* Data shown:
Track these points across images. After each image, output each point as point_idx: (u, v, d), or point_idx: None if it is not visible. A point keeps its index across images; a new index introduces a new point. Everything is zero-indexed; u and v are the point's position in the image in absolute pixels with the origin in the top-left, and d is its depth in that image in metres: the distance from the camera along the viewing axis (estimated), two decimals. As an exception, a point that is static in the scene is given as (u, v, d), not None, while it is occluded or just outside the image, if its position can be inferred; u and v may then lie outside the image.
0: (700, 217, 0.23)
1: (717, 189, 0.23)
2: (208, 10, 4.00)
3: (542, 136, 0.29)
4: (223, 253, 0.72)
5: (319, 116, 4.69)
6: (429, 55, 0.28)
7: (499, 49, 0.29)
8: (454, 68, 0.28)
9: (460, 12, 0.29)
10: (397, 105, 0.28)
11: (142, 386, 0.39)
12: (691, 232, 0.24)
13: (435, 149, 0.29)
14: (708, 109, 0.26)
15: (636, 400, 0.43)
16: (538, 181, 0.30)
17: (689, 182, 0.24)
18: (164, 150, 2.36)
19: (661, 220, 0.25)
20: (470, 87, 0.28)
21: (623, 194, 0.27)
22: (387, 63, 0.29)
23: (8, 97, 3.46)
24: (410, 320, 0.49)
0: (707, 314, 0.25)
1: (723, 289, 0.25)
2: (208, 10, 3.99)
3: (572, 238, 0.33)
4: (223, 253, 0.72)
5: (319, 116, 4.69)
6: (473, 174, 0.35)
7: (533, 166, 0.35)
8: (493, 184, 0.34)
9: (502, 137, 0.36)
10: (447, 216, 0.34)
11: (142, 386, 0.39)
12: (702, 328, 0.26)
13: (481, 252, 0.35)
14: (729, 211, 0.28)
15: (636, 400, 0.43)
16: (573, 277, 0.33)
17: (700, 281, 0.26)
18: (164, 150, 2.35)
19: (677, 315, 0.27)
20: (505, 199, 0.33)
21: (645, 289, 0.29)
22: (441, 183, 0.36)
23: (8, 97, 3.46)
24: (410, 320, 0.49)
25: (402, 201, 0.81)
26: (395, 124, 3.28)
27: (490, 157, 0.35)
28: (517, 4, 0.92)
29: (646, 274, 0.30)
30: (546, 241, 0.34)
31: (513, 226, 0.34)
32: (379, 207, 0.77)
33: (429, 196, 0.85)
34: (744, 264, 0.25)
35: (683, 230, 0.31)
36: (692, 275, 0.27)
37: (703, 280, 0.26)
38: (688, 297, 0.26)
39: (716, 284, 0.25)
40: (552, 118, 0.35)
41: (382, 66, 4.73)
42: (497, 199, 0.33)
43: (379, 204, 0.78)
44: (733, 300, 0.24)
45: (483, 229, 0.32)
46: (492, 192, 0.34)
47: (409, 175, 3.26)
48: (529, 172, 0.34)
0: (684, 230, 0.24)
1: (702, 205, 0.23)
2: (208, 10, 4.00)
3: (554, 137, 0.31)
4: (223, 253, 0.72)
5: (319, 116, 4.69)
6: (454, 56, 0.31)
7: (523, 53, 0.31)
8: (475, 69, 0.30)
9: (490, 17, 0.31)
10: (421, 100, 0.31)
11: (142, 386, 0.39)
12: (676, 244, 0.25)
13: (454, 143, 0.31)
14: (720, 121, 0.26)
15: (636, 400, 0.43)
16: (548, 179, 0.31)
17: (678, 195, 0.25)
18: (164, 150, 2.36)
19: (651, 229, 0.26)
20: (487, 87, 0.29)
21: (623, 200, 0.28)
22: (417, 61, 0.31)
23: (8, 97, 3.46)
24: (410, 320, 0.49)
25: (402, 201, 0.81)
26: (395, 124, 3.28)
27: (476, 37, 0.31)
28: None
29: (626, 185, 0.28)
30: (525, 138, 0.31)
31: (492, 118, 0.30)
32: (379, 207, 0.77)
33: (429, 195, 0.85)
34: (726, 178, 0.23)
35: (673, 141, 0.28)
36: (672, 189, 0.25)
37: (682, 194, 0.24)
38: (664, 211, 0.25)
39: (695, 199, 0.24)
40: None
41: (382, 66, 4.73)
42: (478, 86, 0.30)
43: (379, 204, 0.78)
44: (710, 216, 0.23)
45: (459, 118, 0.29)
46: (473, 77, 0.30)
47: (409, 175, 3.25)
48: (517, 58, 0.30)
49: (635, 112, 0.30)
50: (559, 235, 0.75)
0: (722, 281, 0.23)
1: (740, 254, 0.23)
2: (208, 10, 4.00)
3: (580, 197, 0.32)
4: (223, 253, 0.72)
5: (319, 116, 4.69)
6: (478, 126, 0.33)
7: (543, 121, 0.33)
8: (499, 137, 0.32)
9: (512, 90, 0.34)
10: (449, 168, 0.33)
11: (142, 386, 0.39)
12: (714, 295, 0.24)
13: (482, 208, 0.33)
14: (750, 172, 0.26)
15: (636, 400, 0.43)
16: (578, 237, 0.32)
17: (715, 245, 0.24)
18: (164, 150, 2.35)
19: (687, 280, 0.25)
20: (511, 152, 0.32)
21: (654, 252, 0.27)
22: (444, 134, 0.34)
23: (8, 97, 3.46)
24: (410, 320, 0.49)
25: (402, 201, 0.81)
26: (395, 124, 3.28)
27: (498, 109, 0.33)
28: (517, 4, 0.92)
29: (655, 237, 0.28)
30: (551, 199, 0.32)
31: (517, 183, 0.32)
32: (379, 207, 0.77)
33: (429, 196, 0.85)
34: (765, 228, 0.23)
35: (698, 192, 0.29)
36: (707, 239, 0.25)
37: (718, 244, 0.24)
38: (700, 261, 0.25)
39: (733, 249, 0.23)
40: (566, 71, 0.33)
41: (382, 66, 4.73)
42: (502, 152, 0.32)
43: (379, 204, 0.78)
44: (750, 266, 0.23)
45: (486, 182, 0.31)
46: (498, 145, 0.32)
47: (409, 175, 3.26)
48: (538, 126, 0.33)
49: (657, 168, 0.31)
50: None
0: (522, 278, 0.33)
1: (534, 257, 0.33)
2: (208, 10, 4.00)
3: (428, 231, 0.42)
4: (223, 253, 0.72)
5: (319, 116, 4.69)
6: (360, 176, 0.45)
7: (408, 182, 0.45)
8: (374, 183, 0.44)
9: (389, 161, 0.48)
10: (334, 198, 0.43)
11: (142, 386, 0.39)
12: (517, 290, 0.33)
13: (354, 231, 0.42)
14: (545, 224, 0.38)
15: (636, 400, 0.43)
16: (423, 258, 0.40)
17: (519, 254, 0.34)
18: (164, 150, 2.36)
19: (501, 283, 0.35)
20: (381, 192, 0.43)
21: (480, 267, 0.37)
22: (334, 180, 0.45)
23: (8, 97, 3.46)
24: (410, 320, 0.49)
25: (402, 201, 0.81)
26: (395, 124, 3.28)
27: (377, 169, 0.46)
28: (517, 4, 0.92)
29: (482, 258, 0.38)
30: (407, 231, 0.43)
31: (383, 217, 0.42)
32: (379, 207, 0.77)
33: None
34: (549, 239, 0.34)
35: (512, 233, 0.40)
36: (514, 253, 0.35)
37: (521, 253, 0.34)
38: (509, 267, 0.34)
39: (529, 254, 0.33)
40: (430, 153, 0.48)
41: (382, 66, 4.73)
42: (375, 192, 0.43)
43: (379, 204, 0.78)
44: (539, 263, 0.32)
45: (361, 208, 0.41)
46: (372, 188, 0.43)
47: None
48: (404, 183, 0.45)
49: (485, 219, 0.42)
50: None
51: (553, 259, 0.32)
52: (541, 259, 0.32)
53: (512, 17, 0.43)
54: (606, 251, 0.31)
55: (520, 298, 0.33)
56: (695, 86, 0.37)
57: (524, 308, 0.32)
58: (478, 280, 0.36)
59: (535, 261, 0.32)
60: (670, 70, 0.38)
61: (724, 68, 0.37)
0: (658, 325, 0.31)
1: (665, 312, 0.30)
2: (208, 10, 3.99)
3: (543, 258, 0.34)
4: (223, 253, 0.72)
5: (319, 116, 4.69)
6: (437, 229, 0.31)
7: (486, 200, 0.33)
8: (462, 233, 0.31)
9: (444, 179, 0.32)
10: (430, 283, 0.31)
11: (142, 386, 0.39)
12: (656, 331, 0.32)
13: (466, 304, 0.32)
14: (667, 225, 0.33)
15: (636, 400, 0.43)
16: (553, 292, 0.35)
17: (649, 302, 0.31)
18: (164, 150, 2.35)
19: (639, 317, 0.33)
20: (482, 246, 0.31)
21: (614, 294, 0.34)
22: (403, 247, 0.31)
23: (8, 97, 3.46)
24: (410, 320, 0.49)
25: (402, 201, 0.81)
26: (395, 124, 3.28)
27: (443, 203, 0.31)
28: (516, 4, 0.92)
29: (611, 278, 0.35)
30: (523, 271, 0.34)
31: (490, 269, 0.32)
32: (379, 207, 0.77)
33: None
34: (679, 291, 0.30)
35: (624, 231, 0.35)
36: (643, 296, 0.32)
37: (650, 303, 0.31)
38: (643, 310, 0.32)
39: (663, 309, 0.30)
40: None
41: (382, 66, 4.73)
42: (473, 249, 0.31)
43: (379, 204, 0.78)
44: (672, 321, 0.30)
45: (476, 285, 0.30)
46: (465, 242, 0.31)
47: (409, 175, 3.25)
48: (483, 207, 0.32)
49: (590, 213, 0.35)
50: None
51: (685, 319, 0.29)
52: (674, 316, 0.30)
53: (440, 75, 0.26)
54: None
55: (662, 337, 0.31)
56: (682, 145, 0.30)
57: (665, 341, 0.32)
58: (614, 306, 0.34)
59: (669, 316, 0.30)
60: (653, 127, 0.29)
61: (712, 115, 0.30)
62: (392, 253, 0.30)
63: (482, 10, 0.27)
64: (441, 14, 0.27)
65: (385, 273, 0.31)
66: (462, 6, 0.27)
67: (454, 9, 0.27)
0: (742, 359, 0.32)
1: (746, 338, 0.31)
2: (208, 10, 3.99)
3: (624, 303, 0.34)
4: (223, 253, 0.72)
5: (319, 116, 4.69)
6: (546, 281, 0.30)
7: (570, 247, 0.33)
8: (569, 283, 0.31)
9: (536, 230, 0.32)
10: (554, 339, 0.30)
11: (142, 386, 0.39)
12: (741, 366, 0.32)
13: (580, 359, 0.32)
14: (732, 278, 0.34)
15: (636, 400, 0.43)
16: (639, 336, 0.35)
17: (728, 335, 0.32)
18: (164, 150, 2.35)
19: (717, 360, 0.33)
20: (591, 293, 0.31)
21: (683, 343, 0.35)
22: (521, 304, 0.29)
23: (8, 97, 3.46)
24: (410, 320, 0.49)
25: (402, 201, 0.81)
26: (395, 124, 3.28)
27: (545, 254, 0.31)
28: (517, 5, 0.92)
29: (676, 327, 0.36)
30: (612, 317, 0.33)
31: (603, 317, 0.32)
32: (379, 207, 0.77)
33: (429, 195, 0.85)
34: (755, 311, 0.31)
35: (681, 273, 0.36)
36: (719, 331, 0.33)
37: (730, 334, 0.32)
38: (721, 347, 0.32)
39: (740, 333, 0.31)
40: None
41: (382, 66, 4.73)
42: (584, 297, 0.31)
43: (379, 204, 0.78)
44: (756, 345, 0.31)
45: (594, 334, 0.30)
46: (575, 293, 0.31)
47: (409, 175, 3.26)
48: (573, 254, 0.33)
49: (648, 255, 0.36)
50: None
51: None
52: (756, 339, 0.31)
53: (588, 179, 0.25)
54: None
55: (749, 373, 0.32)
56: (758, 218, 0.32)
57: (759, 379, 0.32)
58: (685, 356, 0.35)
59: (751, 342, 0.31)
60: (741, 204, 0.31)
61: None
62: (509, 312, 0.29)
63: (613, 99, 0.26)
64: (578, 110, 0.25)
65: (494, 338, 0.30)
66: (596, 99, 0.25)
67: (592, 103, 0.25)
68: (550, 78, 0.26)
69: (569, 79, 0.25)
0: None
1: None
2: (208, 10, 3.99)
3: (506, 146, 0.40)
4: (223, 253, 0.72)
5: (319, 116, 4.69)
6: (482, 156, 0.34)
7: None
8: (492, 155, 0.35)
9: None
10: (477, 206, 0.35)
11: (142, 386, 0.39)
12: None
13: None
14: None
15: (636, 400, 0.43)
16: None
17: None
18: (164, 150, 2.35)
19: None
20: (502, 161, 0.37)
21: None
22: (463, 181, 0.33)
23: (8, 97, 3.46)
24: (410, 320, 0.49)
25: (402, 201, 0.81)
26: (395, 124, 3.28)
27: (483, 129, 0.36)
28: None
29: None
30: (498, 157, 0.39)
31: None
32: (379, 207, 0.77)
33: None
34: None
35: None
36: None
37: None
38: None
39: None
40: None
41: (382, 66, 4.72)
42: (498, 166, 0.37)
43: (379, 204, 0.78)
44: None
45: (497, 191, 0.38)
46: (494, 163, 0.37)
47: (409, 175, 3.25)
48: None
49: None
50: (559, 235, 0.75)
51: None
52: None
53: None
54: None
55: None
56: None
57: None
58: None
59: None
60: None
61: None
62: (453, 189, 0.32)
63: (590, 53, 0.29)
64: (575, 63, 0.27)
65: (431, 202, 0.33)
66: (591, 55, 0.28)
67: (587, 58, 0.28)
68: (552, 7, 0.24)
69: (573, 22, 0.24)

* Action item:
Each line of the records above, from the first through the one containing "1: (717, 189, 0.23)", is to be retyped exactly; no other line belongs.

* Solved problem:
Track these points across images. After each image, output each point as point_idx: (u, v, d), or point_idx: None if it is not visible. A point keeps its index across images; a new index introduces a new point. Everything is zero-indexed; u and v are the point's position in the image in absolute pixels with the origin in the top-left, and d is its depth in that image in metres: the distance from the camera along the viewing axis (estimated), two decimals. As an exception, a point that is static in the scene is given as (u, v, d), not None, while it is occluded or just outside the image, if its position can be inferred; u and v may then lie outside the image.
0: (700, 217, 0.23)
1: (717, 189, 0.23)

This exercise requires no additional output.